The patient described at the beginning of this article is a decompensated individual with cirrhosis with a MELD (Model for End-Stage Liver Disease) score of 13 points and a Child-Pugh score of 7 points (class B), with high-risk varices that have never bled, but which require effective prophylactic treatment. He is diabetic under stable doses of insulin, which is not a contraindication for beta-blockers.33 There are no other associated conditions that preclude the use of nonselective beta-blockers. Although he has mild ascites, creatinine is 1.2 mg/dL and therefore the patient has impending renal failure. In this situation, I would not recommend carvedilol, but to start therapy with nadolol at an initial dose of 20 mg per day, that will be increased by 20-mg steps every 3 days if tolerated and if the heart rate is >50 bpm and systolic blood pressure is >90 mm Hg. In case the patient develops severe side effects or intolerance to nadolol, I would recommend shifting treatment to EVL. If such a patient were treated at my hospital, I would certainly test the HVPG response to beta-blocker therapy. If the fall in HVPG was shown to be insufficient (it happens in 50% of patients), I would consider entering the patient in a trial of therapies aimed at maximizing the HVPG response. We do have ongoing cooperative studies on the use of carvedilol in propranolol or nadolol nonresponders (although as mentioned this would not be a choice in this particular patient), as well as on adding simvastatin to nadolol (which could be an option). We hope these studies will provide evidence to take adequate clinical decisions in patients facing these unanswered questions.

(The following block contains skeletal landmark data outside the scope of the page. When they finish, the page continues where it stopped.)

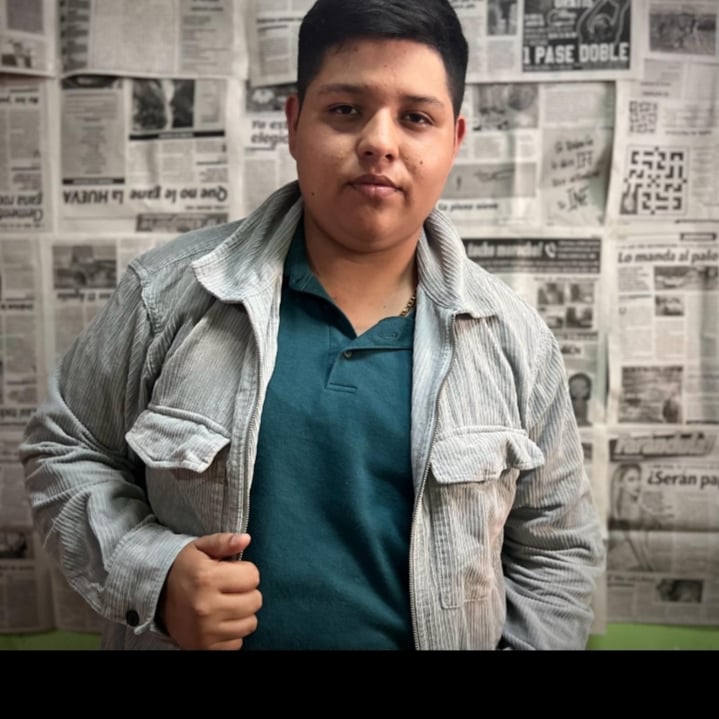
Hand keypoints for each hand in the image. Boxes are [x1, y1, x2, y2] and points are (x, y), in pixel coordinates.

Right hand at [158, 532, 261, 649]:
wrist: (158, 599)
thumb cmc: (185, 570)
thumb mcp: (200, 548)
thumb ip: (224, 541)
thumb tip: (246, 539)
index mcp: (207, 579)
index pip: (253, 576)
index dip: (246, 571)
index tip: (233, 572)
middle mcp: (206, 607)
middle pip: (255, 601)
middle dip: (247, 592)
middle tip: (230, 589)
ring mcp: (206, 631)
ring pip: (250, 623)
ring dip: (243, 614)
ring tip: (226, 605)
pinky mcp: (205, 648)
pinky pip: (238, 643)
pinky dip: (233, 633)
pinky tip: (221, 622)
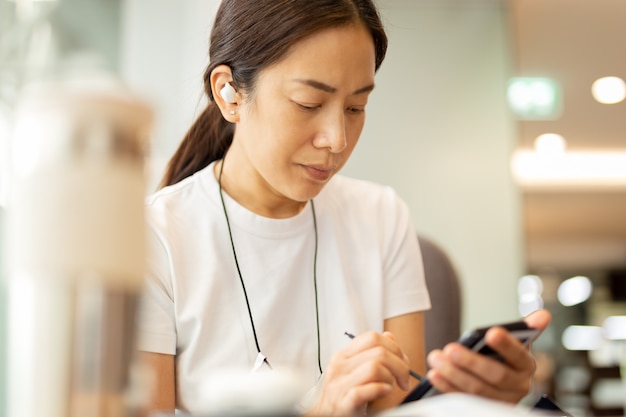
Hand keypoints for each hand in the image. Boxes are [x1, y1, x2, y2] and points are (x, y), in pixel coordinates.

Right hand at [308, 331, 411, 415]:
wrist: (327, 416)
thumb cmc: (345, 395)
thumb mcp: (357, 371)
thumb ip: (372, 353)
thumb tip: (390, 336)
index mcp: (343, 355)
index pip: (372, 338)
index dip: (394, 348)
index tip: (403, 362)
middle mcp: (339, 366)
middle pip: (379, 352)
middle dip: (400, 366)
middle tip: (404, 380)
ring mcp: (339, 384)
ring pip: (374, 368)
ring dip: (390, 378)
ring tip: (390, 388)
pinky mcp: (343, 403)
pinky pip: (364, 391)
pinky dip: (381, 390)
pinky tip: (384, 393)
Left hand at [425, 309, 551, 402]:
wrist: (497, 385)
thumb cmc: (503, 358)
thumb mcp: (515, 344)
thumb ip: (526, 329)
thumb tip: (543, 315)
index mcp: (526, 366)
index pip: (518, 355)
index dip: (506, 345)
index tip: (491, 332)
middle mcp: (518, 386)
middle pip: (496, 376)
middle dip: (471, 362)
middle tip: (450, 349)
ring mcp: (500, 401)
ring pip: (477, 390)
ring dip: (454, 374)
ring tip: (436, 359)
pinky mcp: (483, 409)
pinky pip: (464, 399)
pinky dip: (447, 387)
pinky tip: (435, 375)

A 30-day supply in the United States for carvedilol 6.25 mg twice daily is approximately $15; the price for a 30-day supply of generic carvedilol 12.5 mg once daily is $7.80. The tablets are not scored and splitting is not possible. The sustained release preparation Coreg CR (GlaxoSmithKline) is available as 10 mg, 20 mg, 40 mg, and 80 mg capsules. Regardless of strength, the price for a 30-day supply of Coreg CR is $150. The price for a 30-day supply of Inderal LA 60 mg is $64; for propranolol 40 mg twice daily is $12; and for nadolol 80 mg is $52.